(Reuters) - A teenage gunman murdered at least 19 children and two teachers after storming into a Texas elementary school on Tuesday, the latest bout of gun-fueled mass killing in the United States and the nation's worst school shooting in nearly a decade.
The carnage began with the 18-year-old suspect, identified as Salvador Ramos, shooting his own grandmother, who survived, authorities said.
He fled that scene and crashed his car near the Robb Elementary School in Uvalde, Texas, a town about 80 miles (130 km) west of San Antonio. There he launched a bloody rampage that ended when he was killed, apparently shot by police.
The motive was not immediately clear.
Law enforcement officers saw the gunman, clad in body armor, emerge from the crashed vehicle carrying a rifle and "engaged" the suspect, who nevertheless managed to charge into the building and open fire, Texas Department of Public Safety (DPS) Sergeant Erick Estrada said on CNN.
Speaking from the White House hours later, a visibly shaken President Joe Biden urged Americans to stand up to the politically powerful gun lobby, which he blamed for blocking enactment of tougher firearms safety laws.

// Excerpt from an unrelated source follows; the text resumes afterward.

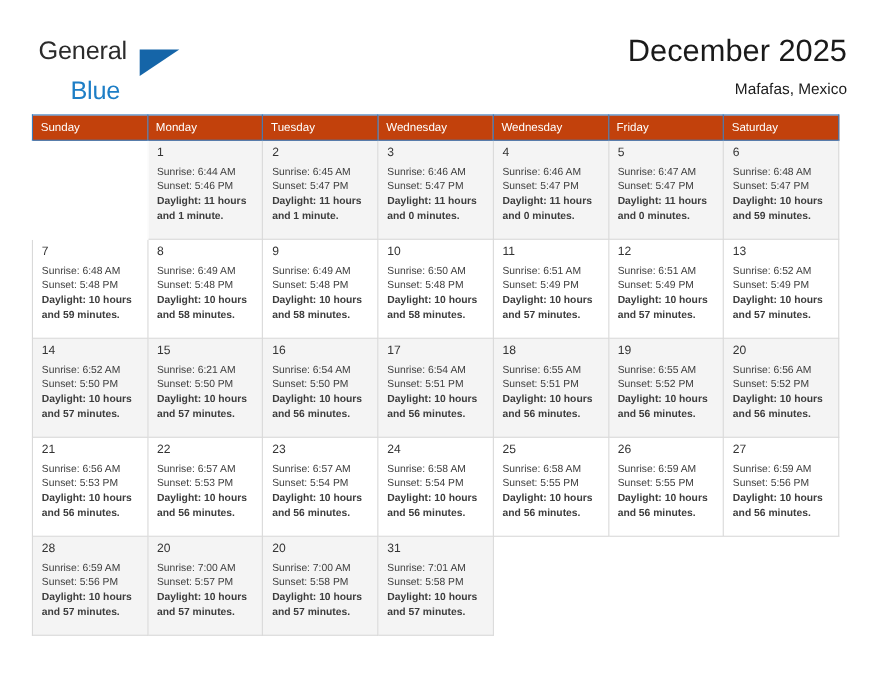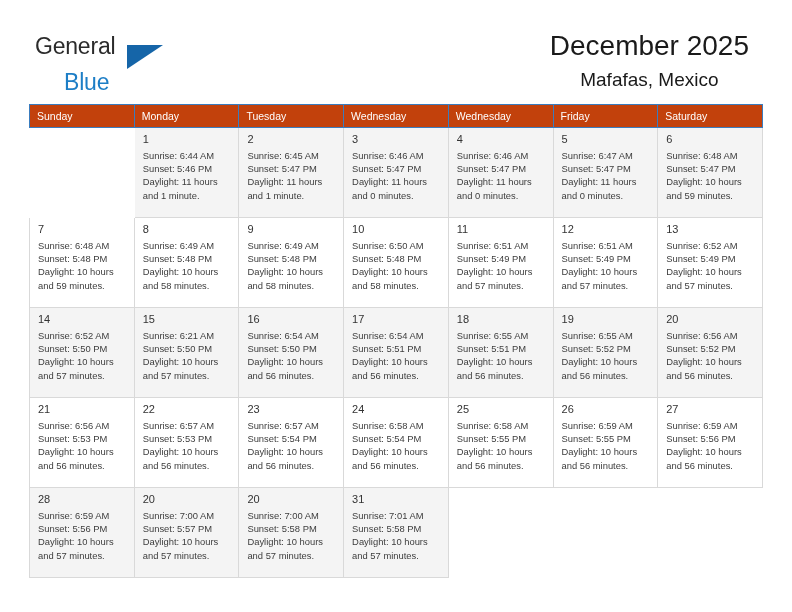"December 2025" .title-block { right: 43px -> 22px }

Biden ordered flags flown at half-staff daily until sunset on Saturday in observance of the tragedy.
"As a nation, we have to ask, 'When in God's name are we going to stand up to the gun lobby?'" Biden said on national television, suggesting reinstating a U.S. ban on assault-style weapons and other "common sense gun laws."
Mass shootings in America have frequently led to public protests and calls for stricter background checks on gun sales and other firearm controls common in other countries, but such measures have repeatedly failed in the face of strong Republican-led opposition.
Authorities said the suspect in Tuesday's killings acted alone. Governor Greg Abbott said that the shooter was apparently killed by police who confronted him at the school, and that two officers were struck by gunfire, though the governor said their injuries were not serious.
After conflicting early accounts of the death toll, Texas public safety officials said on Tuesday night that 19 school children and two teachers had died.
The community, deep in the state's Hill Country region, has about 16,000 residents, nearly 80% of them Hispanic or Latino, according to U.S. Census data.